◆ Directions
1: Answer these questions using the Kona interview excerpt, one answer per line, marked (a), (b), (c):
(a) What finish does L call a great result for this year?
(b) Which female athlete does L expect to do better than her prediction?
(c) Who is the next Kona interview with?
2: For each statement, say whether the Kona interview excerpt supports it. Answer yes or no, quote the words from the excerpt that decide it, and mark your answers (a), (b), (c).
(a) L names Jan Frodeno as an underrated athlete.
(b) Julia Gajer is described as an American athlete.
(c) The Kona Rating Report can already be pre-ordered.
3: Carry on the Kona interview excerpt from the point where it stops.
*** Document extract ***
T: What would be a good result for you this year?

L: A great result for me would be Top 5, but realistically I think that after having the race I did last year, I see the potential that I can win it. I think Hawaii is its own beast and hard to compare to other races when it comes to ratings and results.

T: Who is the most underrated athlete?

L: I’d go with Jan Frodeno and myself of course. On the women’s side, I think Heather Wuertle will do better than her prediction – she seems in form for at least a top 10.

(Photo Credit: Jay Prasuhn)

Interview with Julia Gajer on Kona 2014

Here is the next Kona interview that will also be part of my upcoming Kona Rating Report (you can already pre-order): This one is with Julia Gajer, another German athlete that might surprise a lot of people with a good Kona result.

Julia Gajer

Thorsten: Can you give some background on how you got started in Triathlons?
*** Data for analysis ***
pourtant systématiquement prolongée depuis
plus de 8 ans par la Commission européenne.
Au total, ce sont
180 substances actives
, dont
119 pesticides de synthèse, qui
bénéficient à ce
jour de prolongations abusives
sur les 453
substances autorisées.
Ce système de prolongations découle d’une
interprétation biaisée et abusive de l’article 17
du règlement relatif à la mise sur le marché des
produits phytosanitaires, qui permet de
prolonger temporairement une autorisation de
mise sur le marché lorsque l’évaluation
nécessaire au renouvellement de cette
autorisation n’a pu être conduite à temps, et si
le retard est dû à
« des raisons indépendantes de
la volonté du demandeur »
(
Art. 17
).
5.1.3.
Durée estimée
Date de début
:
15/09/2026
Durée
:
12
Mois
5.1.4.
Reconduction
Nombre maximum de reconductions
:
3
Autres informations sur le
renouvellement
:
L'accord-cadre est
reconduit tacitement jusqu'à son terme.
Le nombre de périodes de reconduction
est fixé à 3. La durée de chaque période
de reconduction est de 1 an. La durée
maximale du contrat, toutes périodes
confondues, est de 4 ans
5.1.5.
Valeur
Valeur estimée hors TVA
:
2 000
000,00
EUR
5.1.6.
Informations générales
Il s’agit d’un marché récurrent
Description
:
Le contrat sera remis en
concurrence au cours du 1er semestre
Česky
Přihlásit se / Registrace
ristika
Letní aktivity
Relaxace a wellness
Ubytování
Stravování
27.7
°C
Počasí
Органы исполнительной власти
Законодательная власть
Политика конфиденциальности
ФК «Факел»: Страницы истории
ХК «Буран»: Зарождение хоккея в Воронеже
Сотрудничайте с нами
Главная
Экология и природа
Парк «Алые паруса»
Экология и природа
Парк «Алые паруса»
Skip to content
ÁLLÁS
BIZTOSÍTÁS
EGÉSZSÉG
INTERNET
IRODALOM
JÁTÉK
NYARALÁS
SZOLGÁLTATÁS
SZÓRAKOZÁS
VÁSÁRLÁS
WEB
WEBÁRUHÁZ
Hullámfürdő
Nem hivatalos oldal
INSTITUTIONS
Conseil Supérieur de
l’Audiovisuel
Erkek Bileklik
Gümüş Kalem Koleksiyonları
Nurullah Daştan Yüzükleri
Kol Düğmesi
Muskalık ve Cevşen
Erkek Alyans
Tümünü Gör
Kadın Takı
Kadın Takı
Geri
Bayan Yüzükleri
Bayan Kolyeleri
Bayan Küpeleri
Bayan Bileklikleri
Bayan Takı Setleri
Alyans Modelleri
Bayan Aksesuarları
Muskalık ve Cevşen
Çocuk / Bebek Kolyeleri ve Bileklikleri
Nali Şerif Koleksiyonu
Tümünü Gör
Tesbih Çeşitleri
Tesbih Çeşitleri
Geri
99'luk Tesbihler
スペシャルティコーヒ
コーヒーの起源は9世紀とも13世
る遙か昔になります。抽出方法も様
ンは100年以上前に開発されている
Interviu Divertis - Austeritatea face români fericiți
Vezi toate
***
◆ Exercise results
1:
(a) Top 5
(b) Heather Wuertle
(c) Julia Gajer

2:
(a) Yes: "I’d go with Jan Frodeno and myself of course."
(b) No: "Julia Gajer, another German athlete that might surprise a lot of people with a good Kona result."
(c) Yes: "(you can already pre-order)"

3:
Julia: I got late into the sport and did my first triathlon in 2008 (Olympic distance). I grew up being a swimmer but didn’t have the talent to qualify for German or International Championships. During my time at university (I studied Pharmacy) I was really tired of swimming and therefore had about to years of not doing any sports before I started to run by myself just once or twice a week. In 2008 when I started my PhD, I bought a bike and raced my first three triathlons (two olympic, one half), which I all won. From that point on I was infected with the triathlon virus. In 2009/10 I raced Olympic distance races in the Baden-Württemberg Liga, some half distances (IM 70.3 Wiesbaden 2010, 5th place) and Powerman Zofingen 2009 (4th place), while working full time in a lab on my PhD thesis. In 2011 I became part of the Team Erdinger Alkoholfrei Junior team, which helped me quite a lot to develop as an athlete. We got the chance to train with the professional team and pick up a lot of stuff. In 2011 I did my first long distance race in Roth in which I finished 2nd. At the end of 2011 I was able to successfully complete my PhD, turned full-time Pro and became a member of the Team Erdinger Alkoholfrei Professional team.

T: How was your season so far?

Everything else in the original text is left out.